Exams are over for all but the Upper Sixth and the school is as busy and bustling as ever. Our service of thanksgiving to mark the end of the GCSE chapter for our 5th Years was a fine occasion. We are lucky to have a beautiful chapel as a fitting place to lift our spirits. The Rev reflected on his recent pilgrimage from Padstow to Fowey, walking the Saints Way, to talk to us about making good decisions as we negotiate our way through life. It was super to listen to the reflections of Anna Tozer and Stan Somers as they spoke about what Truro school has meant to them. The 5th Year ball in the evening was a splendid affair and I enjoyed the company of the students and the team of tutors who have looked after them for the last couple of years. Mr Hooper, their much loved Head of Year, was singled out for some special attention.

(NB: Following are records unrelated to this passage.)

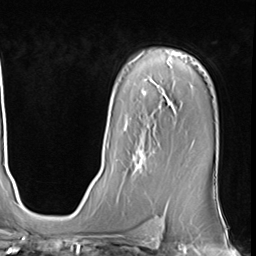
Breast MRI (dynamic contrast-enhanced), one axial slice. Position 43 of 64 along the scan axis. Cropped to one breast. Dynamic contrast-enhanced series, time point 2 of 9 at this slice position (early post-contrast). 3 T. TE 1.5 ms, TR 4.7 ms. 2.5 mm slice thickness. 256 × 256 image matrix. Female patient.
Annotated regions visible in this slice (semi-automatically segmented with operator editing):
- enhancing-tissue mask used for the functional tumour volume (all voxels passing the contrast-enhancement thresholds inside the analysis volume; usually the tumour): bounding box <124,129,155,174> (left, top, right, bottom; pixels)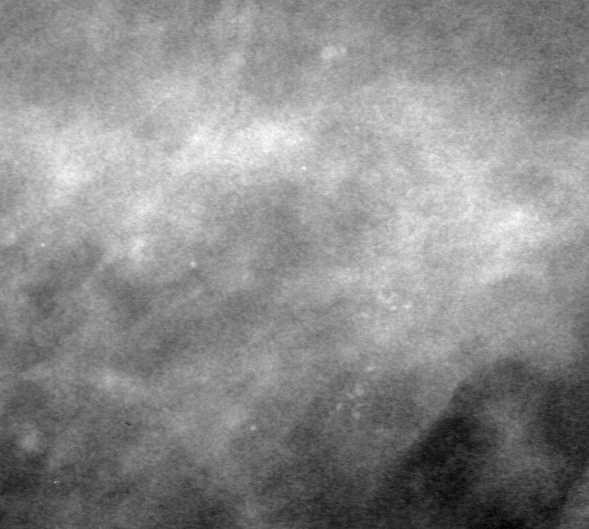
Region of interest cut from a scanned film mammogram (one marked finding), left breast, CC view, BI-RADS breast density category 2 (scale 1–4).
- Marked abnormality: calcifications, morphology amorphous, distribution clustered; BI-RADS assessment category 0 (incomplete: needs additional imaging); pathology (as recorded): malignant.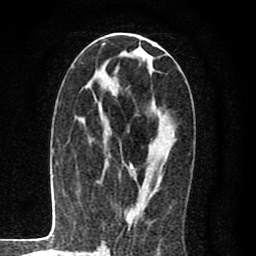
Breast MRI (dynamic contrast-enhanced), one axial slice. Position 41 of 80 along the scan axis. Cropped to one breast. Dynamic contrast-enhanced series, time point 2 of 8 at this slice position (early post-contrast). 1.5 T. TE 2.7 ms, TR 6.6 ms. 256 × 256 image matrix. Female patient.
Structures marked on this image (semi-automatic segmentation, software-assisted and operator-edited):
- enhancing-tissue mask used for the functional tumour volume (all voxels passing the contrast-enhancement thresholds inside the analysis volume; usually the tumour): bounding box (x1, y1, x2, y2) in pixels: (127, 37, 174, 225)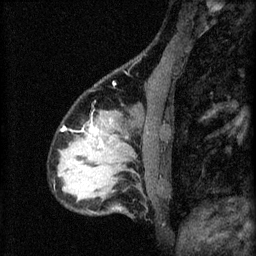
Breast MRI (dynamic contrast-enhanced), one sagittal slice; position 19 of 60 along the scan axis; 3 images stored at this slice position (order not interpretable as contrast timing); 1.5 T; TE 4.2 ms, TR 8.2 ms; 256 × 256 image matrix, field of view 180 × 180 mm. Patient: female, 37 years.
Structures marked on this image (semi-automatically segmented with operator editing):
- analysis volume of interest (the breast-tissue region the enhancement analysis was run in; not a lesion): box from (x=67, y=120) to (x=122, y=179) px
- tumour enhancement mask (voxels above the 70 % enhancement threshold inside the analysis volume of interest): (x=90, y=128)–(x=98, y=133)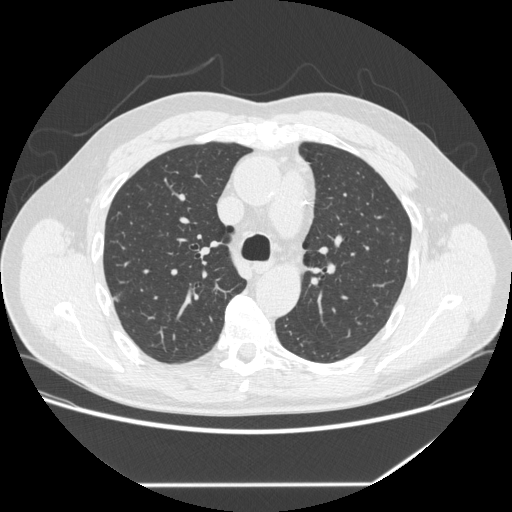
Axial slice from a low-dose chest CT screening exam; baseline screening round; lung window (W 1500 / L -600 HU); 120 kVp; slice 88 of 262 in the series; 512 × 512 image matrix, field of view 400 × 400 mm. Male, age 62 years at enrolment.
Expert reader's lesion annotation, bounding box [x1, y1, x2, y2] px = [101, 279, 131, 315]. Screening reader's record for this exam: no non-calcified nodule ≥4 mm recorded. Lung cancer was diagnosed 839 days after this screen (after the third annual screen): adenocarcinoma, NOS, right upper lobe, moderately differentiated (G2), stage IA (AJCC 6th edition), 12 mm at pathology.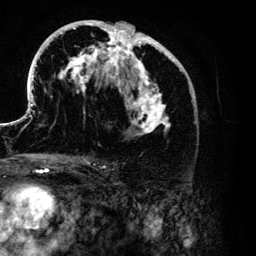
Breast MRI (dynamic contrast-enhanced), one axial slice; cropped to one breast; dynamic contrast-enhanced series, time point 2 of 6 at this slice position (early post-contrast); 3 T; TE 4.2 ms, TR 7.9 ms; 1.2 mm slice thickness; 256 × 256 image matrix, field of view 170 × 170 mm. Female patient.
Annotated regions visible in this slice (semi-automatically segmented with operator editing):
- enhancing-tissue mask used for the functional tumour volume (all voxels passing the contrast-enhancement thresholds inside the analysis volume; usually the tumour): bounding box (x1, y1, x2, y2) in pixels: (26, 20, 189, 134)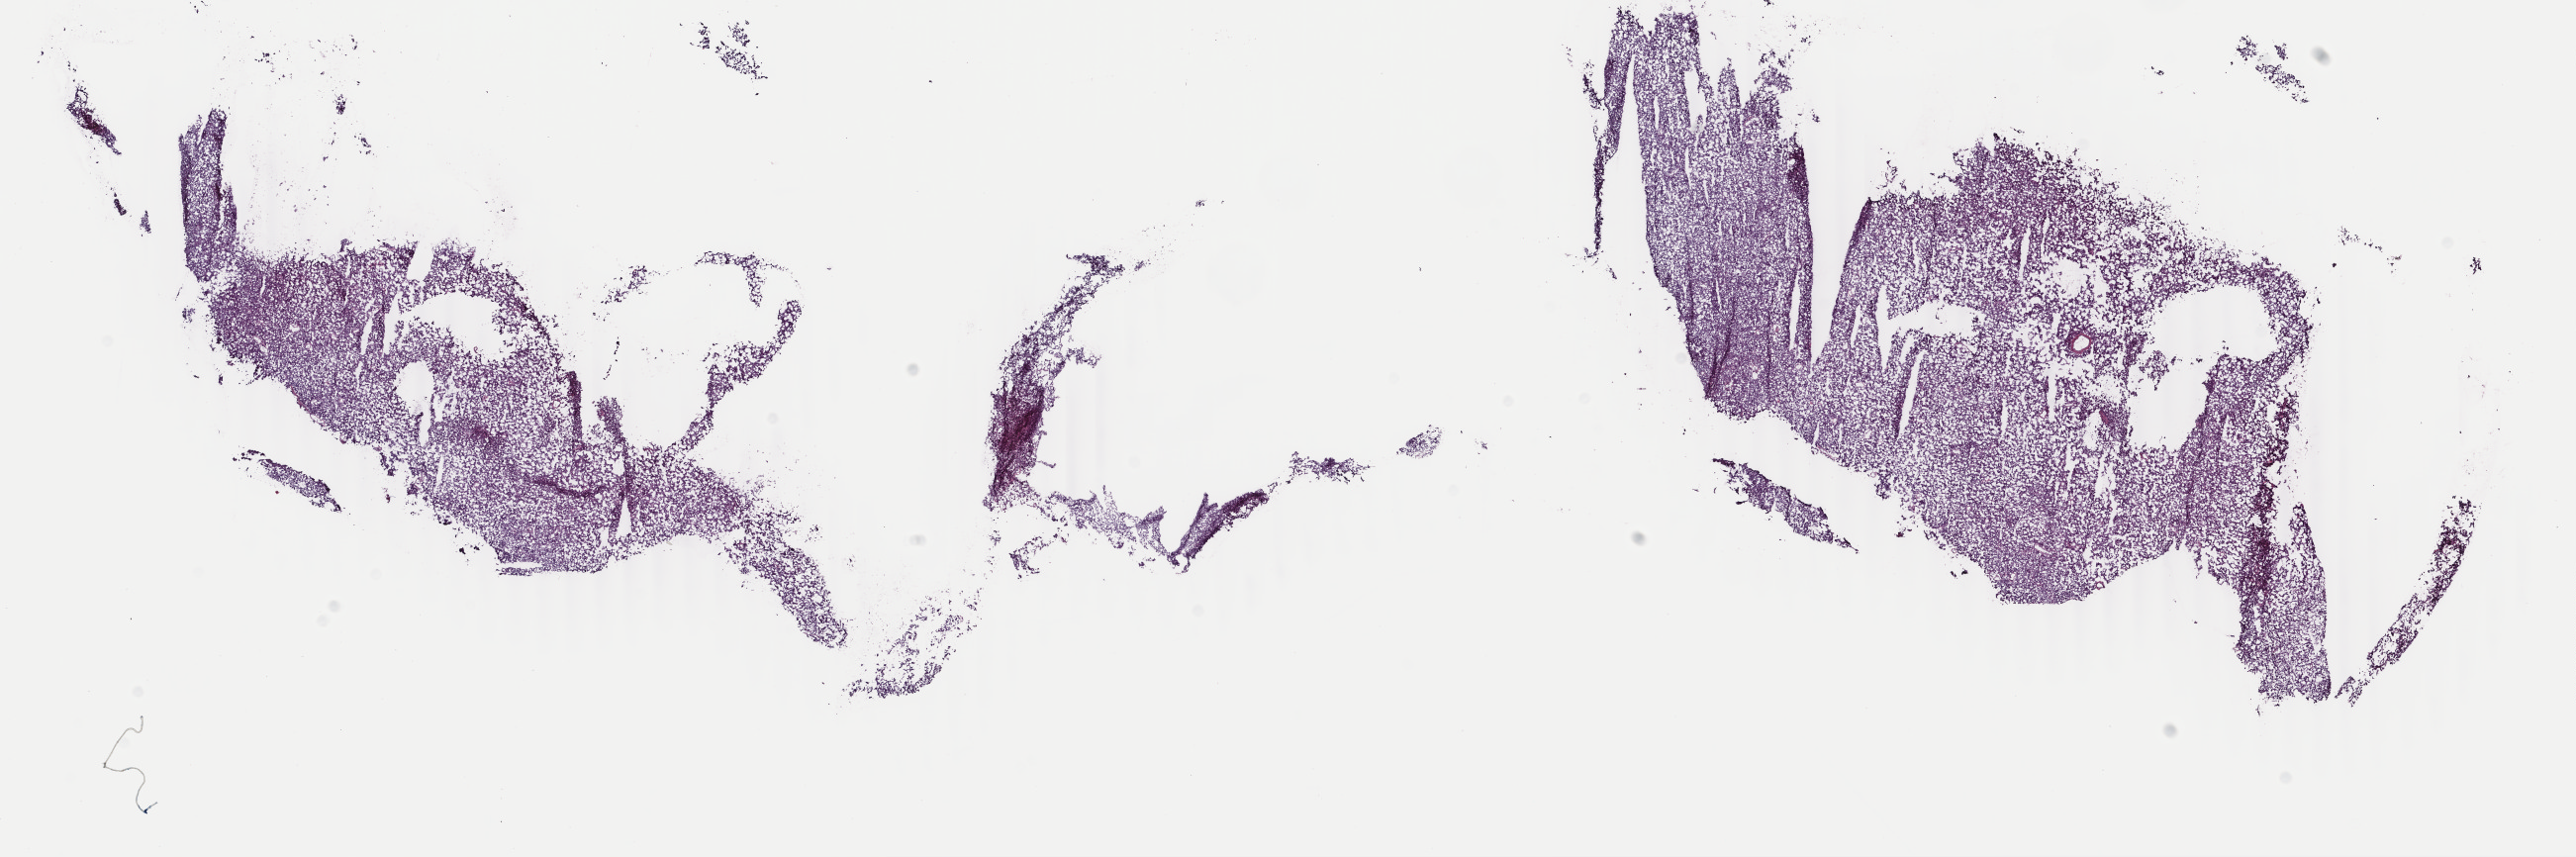
Hematoxylin and eosin (H&E) stained whole-slide image, a low-resolution overview of the entire scanned area, about 20.7 x 6.9 mm (acquisition: 40x scan), frozen section from the top of the tissue portion, primary tumour sample from the adrenal cortex. Male, age 57 years at initial diagnosis. Slide review estimates, as recorded: tumour cells 100%, tumour nuclei 95%, normal cells 0%, stromal cells 0%, necrosis 0%. Inflammatory infiltration, as recorded: lymphocyte infiltration 0%, monocyte infiltration 0%, neutrophil infiltration 0%.
Diagnosis: Adrenal cortical carcinoma (cortex of adrenal gland). Lymph nodes positive (case pathology): 0 of 18 examined.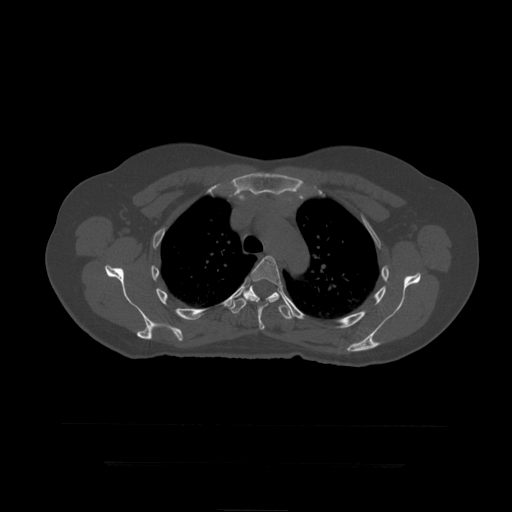
CT including the spine, one axial slice. Position 329 of 399 along the scan axis. 120 kVp. Bone window (W 1800 / L 400 HU). 1.25 mm slice thickness. 512 × 512 image matrix. Patient age 41 years. From the clinical record (not read from this slice): primary cancer: breast.
Annotated regions visible in this slice (semi-automatically segmented with operator editing):
- T5 vertebra: bounding box <243,256,282,330> (left, top, right, bottom; pixels)
- T6 vertebra: <227,285,297,320>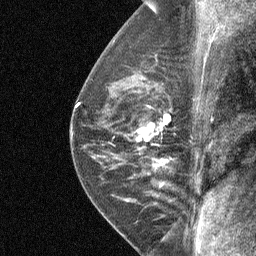
Breast MRI (dynamic contrast-enhanced), one sagittal slice. Slice 40 of 64 in the series (ordered by position). Dynamic contrast-enhanced study with each time point stored as its own series, time point 2 of 4 at this slice position (early post-contrast, ordered by acquisition time). 1.5 T. TE 4.8 ms, TR 27 ms. 256 × 256 image matrix, field of view 180 × 180 mm. Patient: female, 50 years. Case-level facts recorded for this patient, not image findings: setting: breast cancer imaged before/during neoadjuvant chemotherapy; receptor status: HER2-positive.
Structures marked on this image (semi-automatically segmented with operator editing):
- analysis volume of interest (the breast-tissue region the enhancement analysis was run in; not a lesion): box from (x=123, y=91) to (x=177, y=177) px
- tumour enhancement mask (voxels above the 90 % enhancement threshold inside the analysis volume of interest): (x=137, y=115)–(x=170, y=161)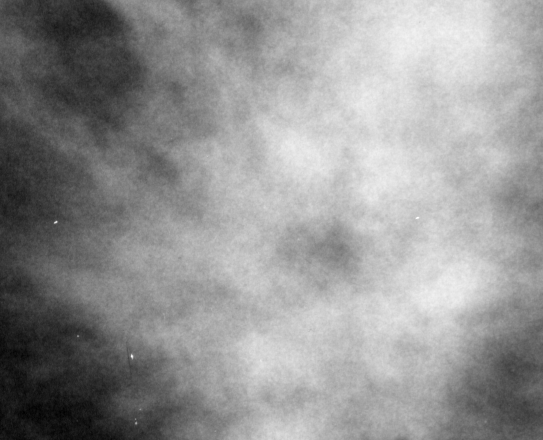
Crop from a digitized film mammogram around one marked abnormality, left breast, CC view.
Mass, shape irregular, margins spiculated; BI-RADS assessment category 5; subtlety rating 5 on a 1 (subtle) to 5 (obvious) scale; pathology result (as recorded, not read from the image): malignant.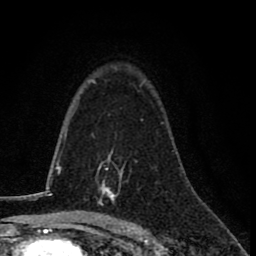
Breast MRI (dynamic contrast-enhanced), one axial slice; position 53 of 78 along the scan axis; cropped to one breast; dynamic contrast-enhanced series, time point 2 of 8 at this slice position (early post-contrast); 1.5 T; TE 2.7 ms, TR 6.8 ms; 256 × 256 image matrix, field of view 145 × 145 mm. Female patient.
Outlined on this slice (semi-automatically segmented with operator editing):
- enhancing-tissue mask used for the functional tumour volume (all voxels passing the contrast-enhancement thresholds inside the analysis volume; usually the tumour): bounding box (x1, y1, x2, y2) in pixels: (98, 155, 121, 207)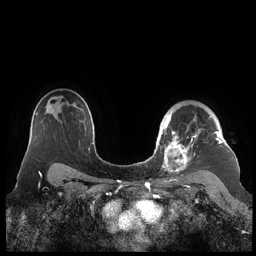
Breast MRI (dynamic contrast-enhanced), one axial slice; slice 157 of 248 in the series (ordered by position); dynamic contrast-enhanced series, time point 2 of 7 at this slice position (early post-contrast); 1.5 T; TE 1.9 ms, TR 4.1 ms; 0.8 mm slice thickness; 256 × 256 image matrix, field of view 340 × 340 mm. Female patient.
Outlined on this slice (semi-automatic segmentation, software-assisted and operator-edited):
- enhancing-tissue mask used for the functional tumour volume (all voxels passing the contrast-enhancement thresholds inside the analysis volume; usually the tumour): box from (x=159, y=114) to (x=222, y=178) px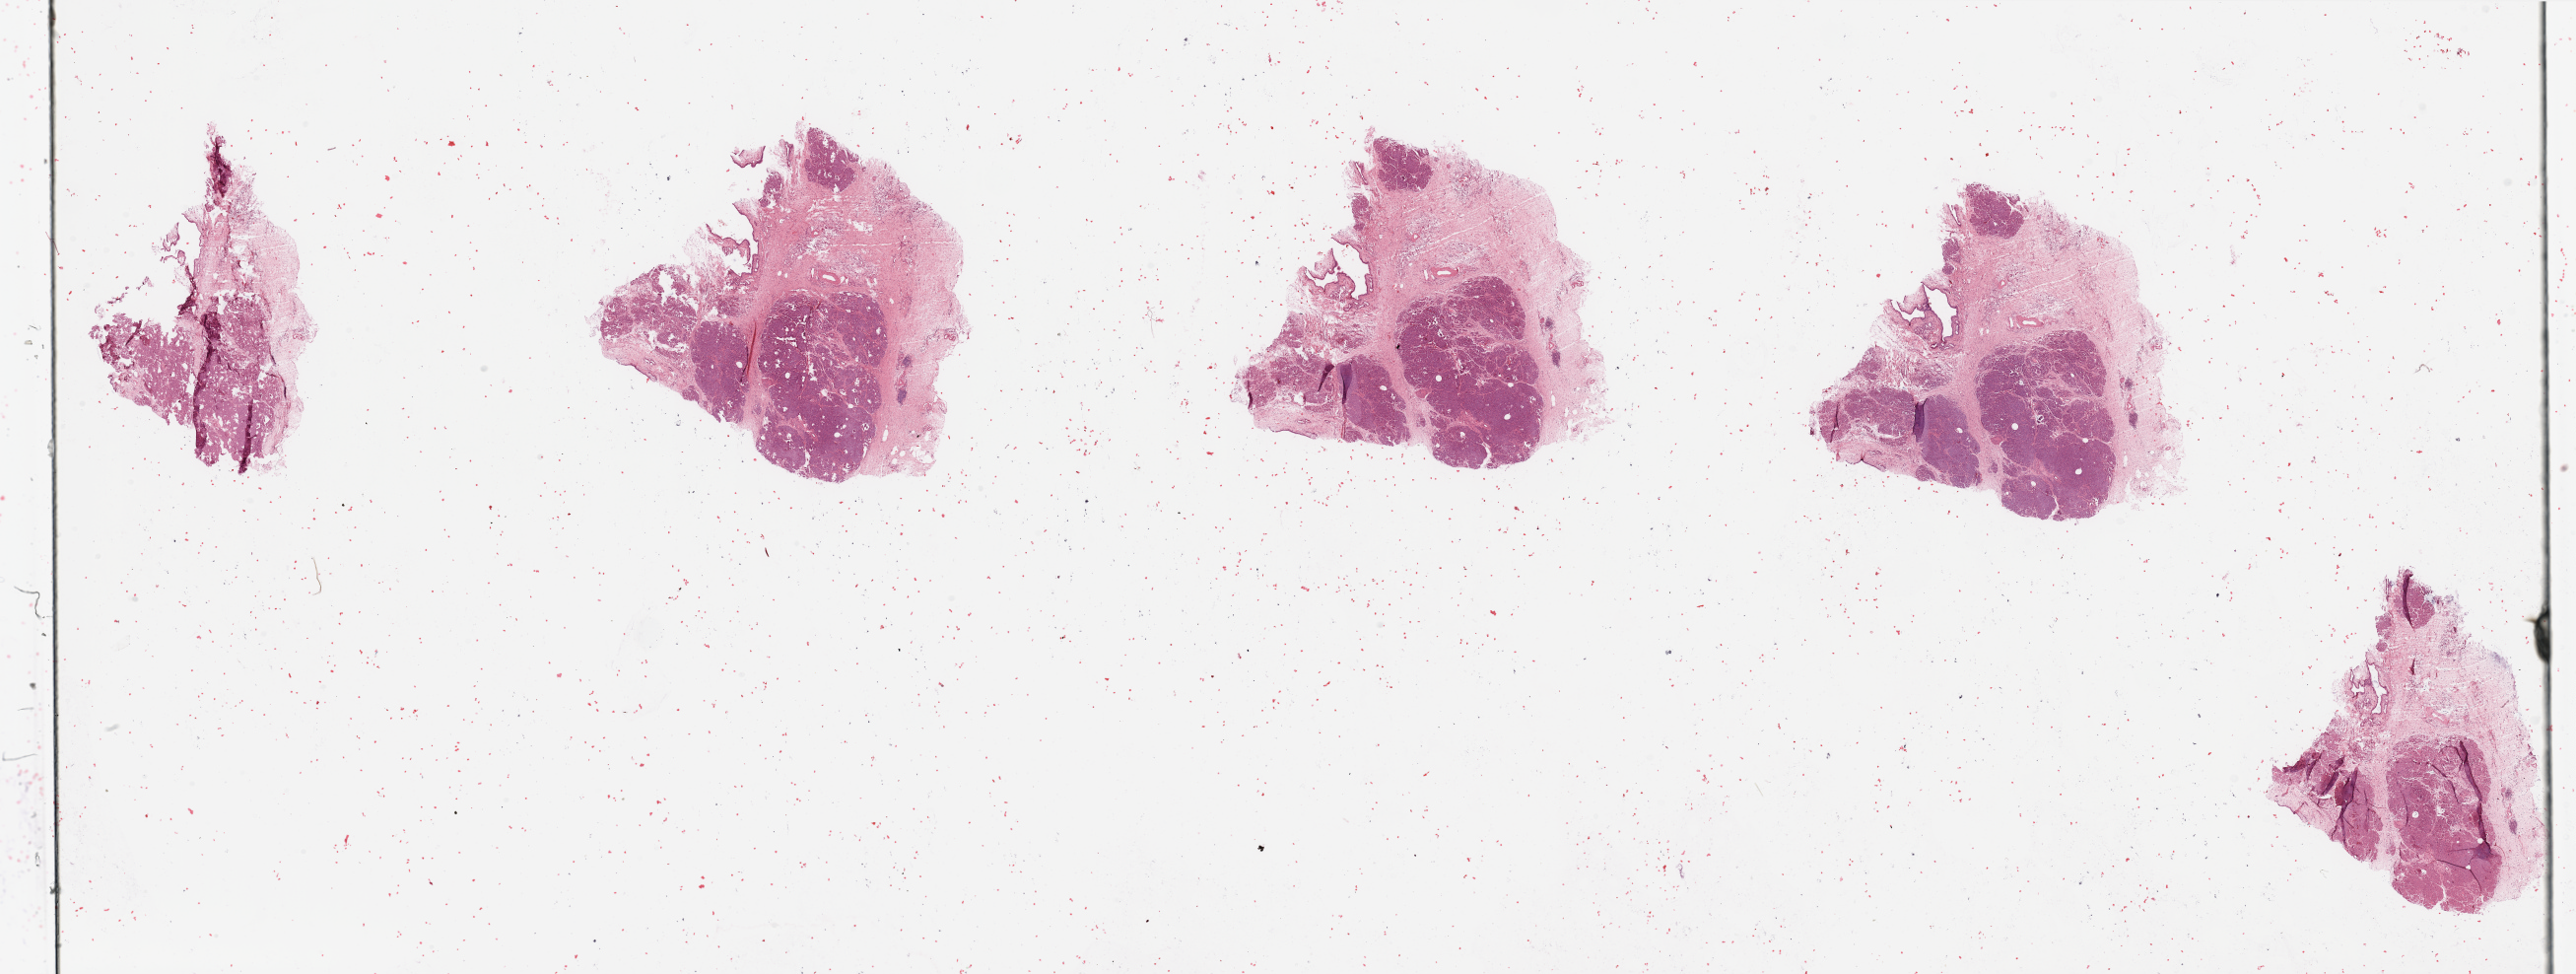
Digitized H&E-stained tissue section (whole slide), shown as a low-resolution overview of the whole scanned area (about 41.3 x 15.6 mm, slide scanned at 20x). Pancreas, normal (non-tumour) tissue. Male, 61 y/o.
This section: normal (non-tumour) tissue from the same patient. Patient diagnosis: Infiltrating duct carcinoma, NOS.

It was back to the chapel on Friday to enjoy the 1st Year gala concert. Hard to believe that this time a year ago I was welcoming these youngsters to Truro School for their taster day. Perhaps the highlight of the evening was the finale where the altar was crammed to capacity with dozens of 12 year olds improvising a jazz number with Mr Latarche. I was certainly left with the sense that Truro School music will continue to be in good health for many years to come. My thanks to the Friends of Truro School for sponsoring the Pimms on the terrace beforehand.
After the triumph of Sweeney Todd, we have come to expect amazing things from our Director of Drama, Miss Egar. The junior play involved a large cast of students in the 1st to 4th years, who performed several of Chaucer’s Canterbury Tales. Watching each player become totally immersed in their role was truly impressive. If proof were needed that as much is learnt outside the classroom as within it, look no further.
Seventy of our 4th Years are enrolled in the Duke of Edinburgh’s Bronze Award programme. They have been planning for their qualifying expedition which took place on the Lizard Peninsula this weekend. I met up with them yesterday as they walked the South West coast path from Coverack to Lizard Point. Their navigation skills were tested on the first day as they walked from Helford to Coverack, but yesterday, as long as they kept the sea on their left, it was difficult to get lost. What a stunning bit of coastline. Meanwhile the Gold DoE cohort have just returned triumphant from Slovenia from their own expedition. I suspect that four days in Julian Alps country presents some additional navigational challenges.
Tomorrow we are all set for Sports Day. Parents have all been invited (I promise there is no parents’ race) and there will be cream teas on offer, courtesy of the FoTS. Do come along to enjoy the festivities, even if you have to ignore the protests of your son/daughter who will be insisting that parents are not actually invited!